Unter der fachkundigen Führung der Architekten Andrea Balestrini aus Mailand und Dr. Thomas Schriefers aus Köln wurde ein dichtes Programm geboten. Im Mittelpunkt standen die großen Entwicklungsprojekte der Stadt und ein ganztägiger Besuch der Weltausstellung. Großes Interesse galt dabei den aktuellen Stadtentwicklungsprojekten Porta Nuova, CityLife Milano und den Wiederaufbauprojekten der vierziger und fünfziger Jahre. Architekt Balestrini gab fundierte Einblicke in die freiraumplanerische Einbindung der Projekte und die Gestaltung des öffentlichen Raumes.

Als Mitarbeiter des Büros Kipar Landschaftsarchitekten (KLA) ermöglichte Balestrini zudem einen Bürobesuch bei der Planungsgruppe LAND, einer Tochter von KLA. Der Austausch mit den Kollegen bot eine willkommene Möglichkeit, die Arbeit eines erfolgreichen multilingualen Planungsbüros kennenzulernen. Neben dem Standort Mailand betreibt das Büro Kipar Landschaftsarchitekten ein Büro in Duisburg. Das Atelier widmet sich unterschiedlichen Maßstabsebenen. Von der Regionalplanung bis zur Gestaltung von Parkanlagen reicht das Spektrum des Angebotes.

Porta Nuova

Die Expo Milano 2015 löste in Mailand eines der größten innerstädtischen Bauvorhaben Europas aus, welches die Silhouette Mailands dauerhaft verändert hat. Vom Bahnhof Garibaldi bis Piazza de la Repubblica ist als Porta Nuova ein Hochhauscluster entstanden. Der Komplex Palazzo Lombardia ist mit 161 Metern das höchste Gebäude Mailands und Sitz der Regierung der Region Lombardei. Die Architekten Pei Cobb Freed und Partners erhielten 2012 den Preis für das beste Hochhaus Europas. In direkter Nähe stehen inzwischen weitere Preisträger, beispielsweise das Gebäudepaar Bosco Verticale des italienischen Architekten Stefano Boeri.
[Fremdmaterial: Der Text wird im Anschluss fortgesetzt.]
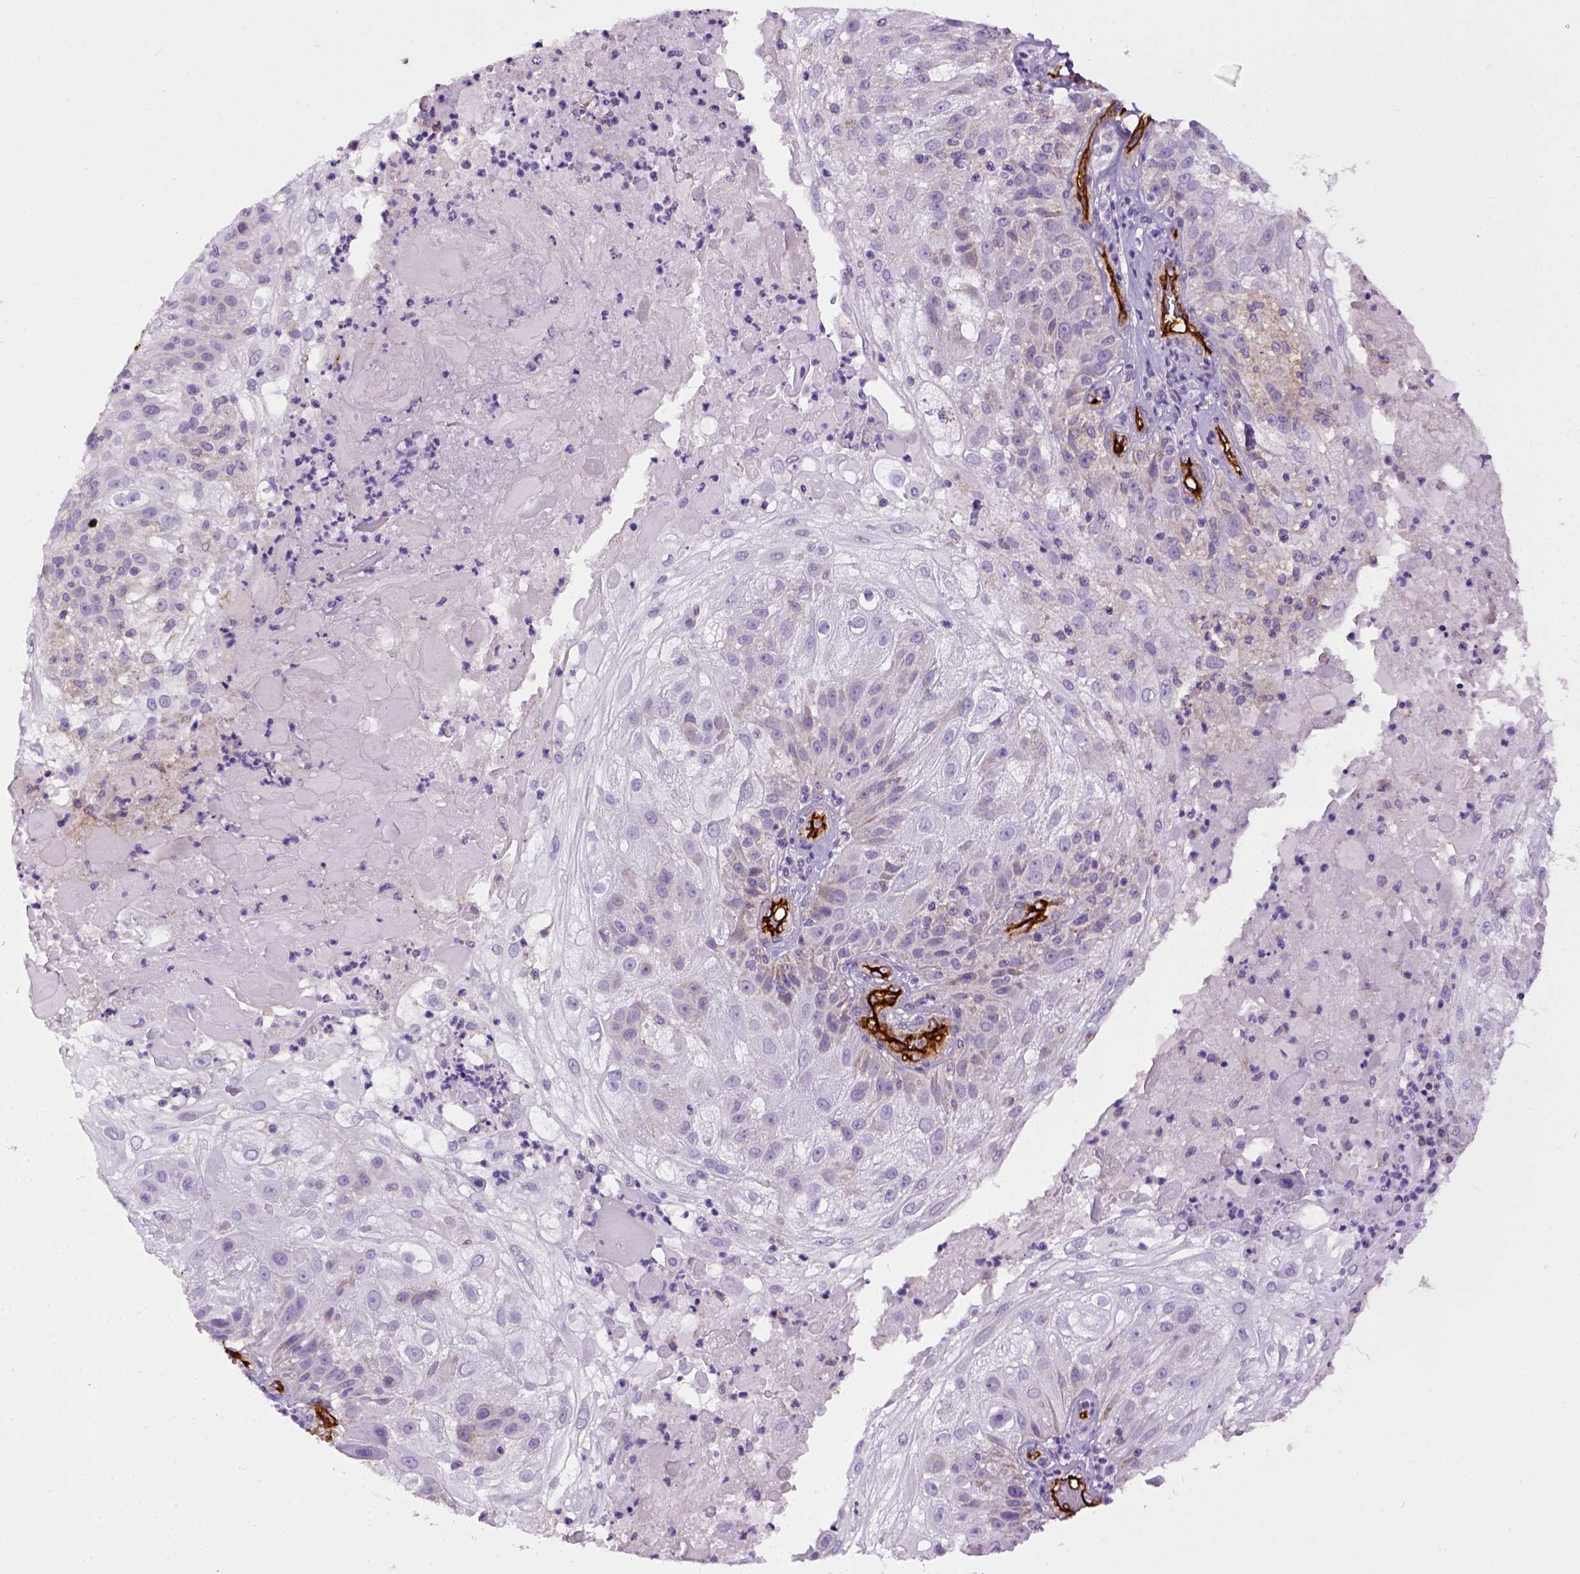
{"staining": {"intensity": "negative", "quantity": "none", "location": "none"}, "tissue": "skin cancer", "cell_type": "Tumor cells", "image_type": "cancer", "snomed": [{"axis": "morphology", "description": "Normal tissue, NOS"}, {"axis": "morphology", "description": "Squamous cell carcinoma, NOS"}, {"axis": "topography", "description": "Skin"}], "caption": "Immunohistochemistry (IHC) image of human squamous cell carcinoma (skin) stained for a protein (brown), which demonstrates no expression in tumor cells. (IHC, brightfield microscopy, high magnification).", "gene": "ENG", "patient": {"sex": "female", "age": 83}}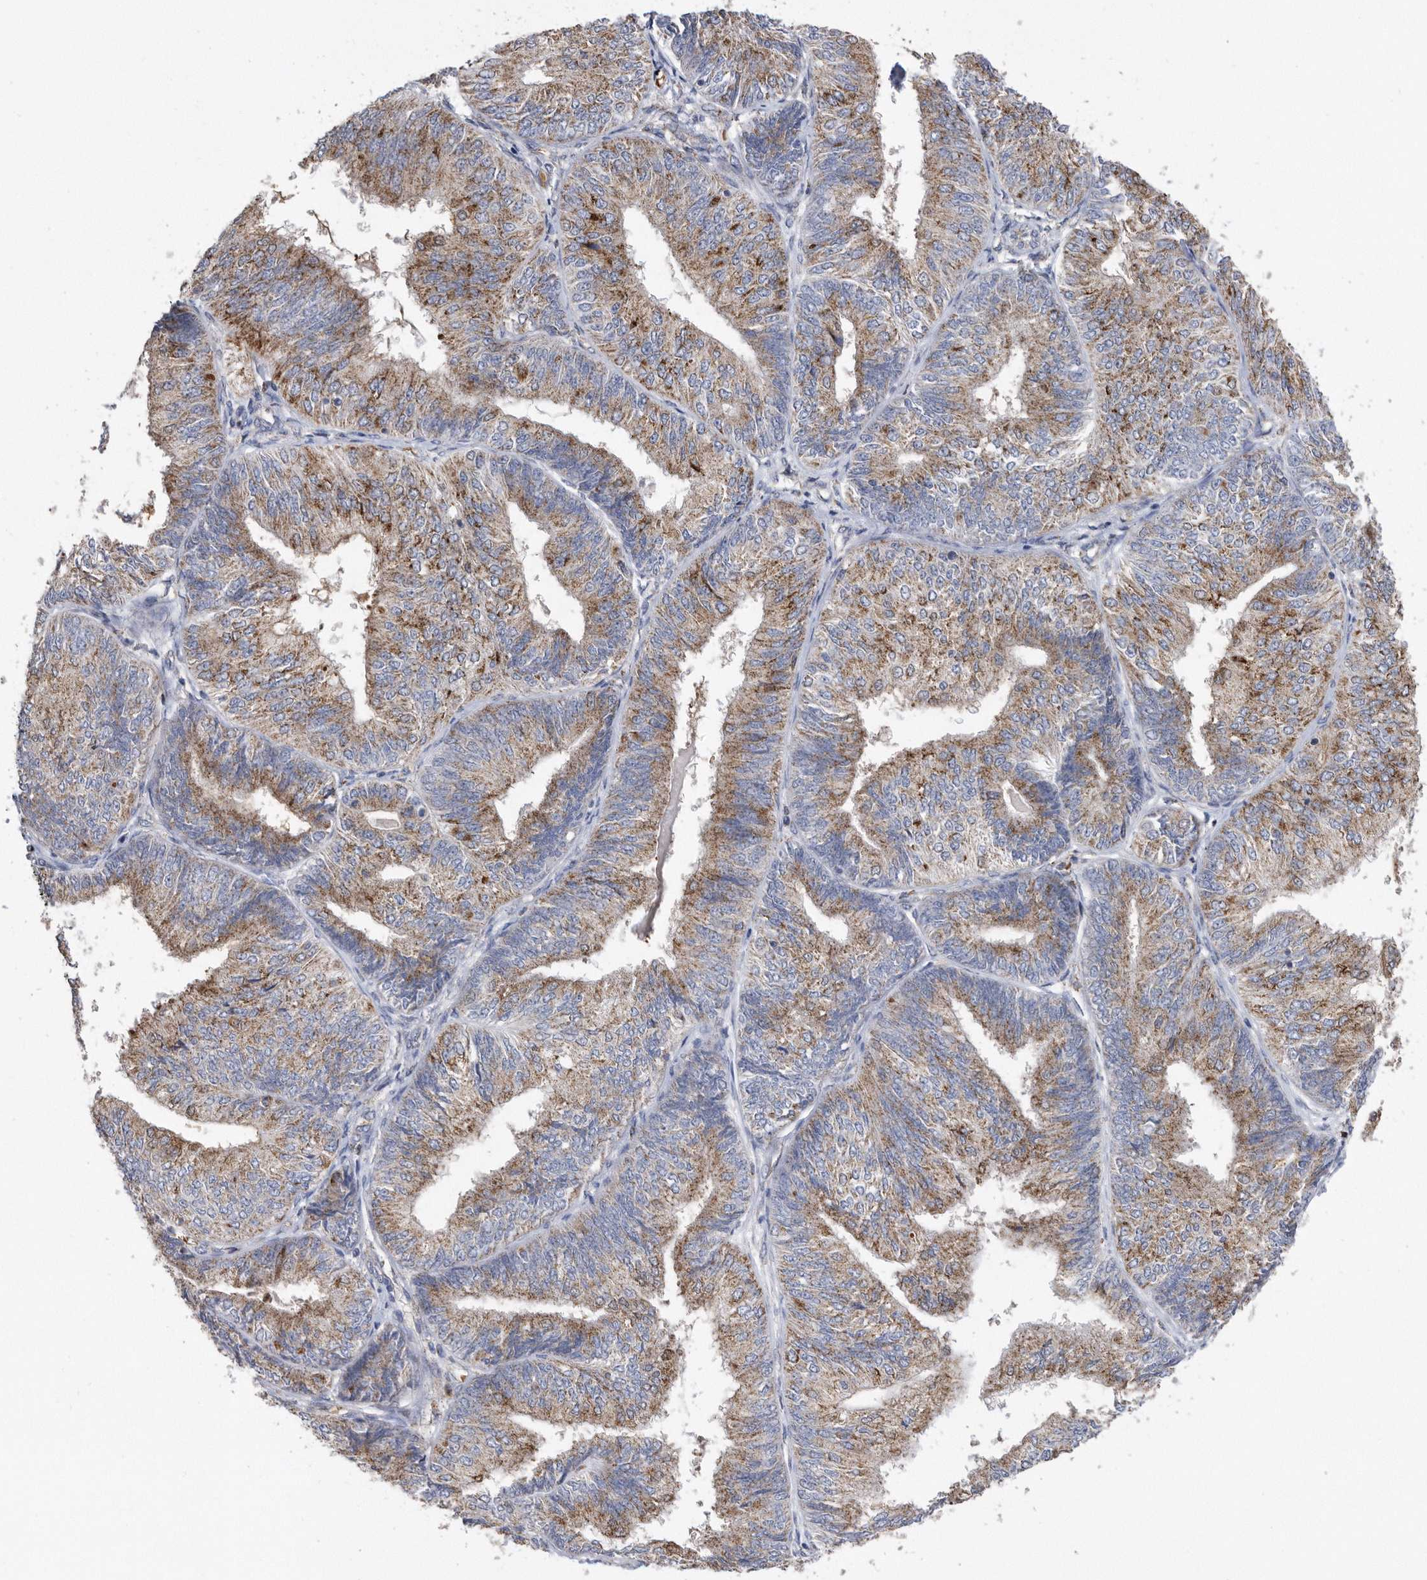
{"staining": {"intensity": "moderate", "quantity": ">75%", "location": "cytoplasmic/membranous"}, "tissue": "endometrial cancer", "cell_type": "Tumor cells", "image_type": "cancer", "snomed": [{"axis": "morphology", "description": "Adenocarcinoma, NOS"}, {"axis": "topography", "description": "Endometrium"}], "caption": "DAB immunohistochemical staining of endometrial cancer (adenocarcinoma) shows moderate cytoplasmic/membranous protein positivity in about >75% of tumor cells.", "gene": "CRISPLD2", "patient": {"sex": "female", "age": 58}}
Die preisgekrönten Gebäude fallen durch großzügige, mit Bäumen und Sträuchern bepflanzte Balkone aus, die durch ein ökologisches Bewässerungssystem versorgt werden. Dazu wird gefiltertes Grauwasser genutzt. Je nach Ausrichtung und Sonneneinstrahlung wurden unterschiedliche Pflanzen verwendet. Knapp 900 verschiedene Bäume, 4000 Sträucher und 11 000 bodendeckende Pflanzen bilden inzwischen einen vertikalen Wald. Die Luxuswohnungen sind inzwischen größtenteils verkauft.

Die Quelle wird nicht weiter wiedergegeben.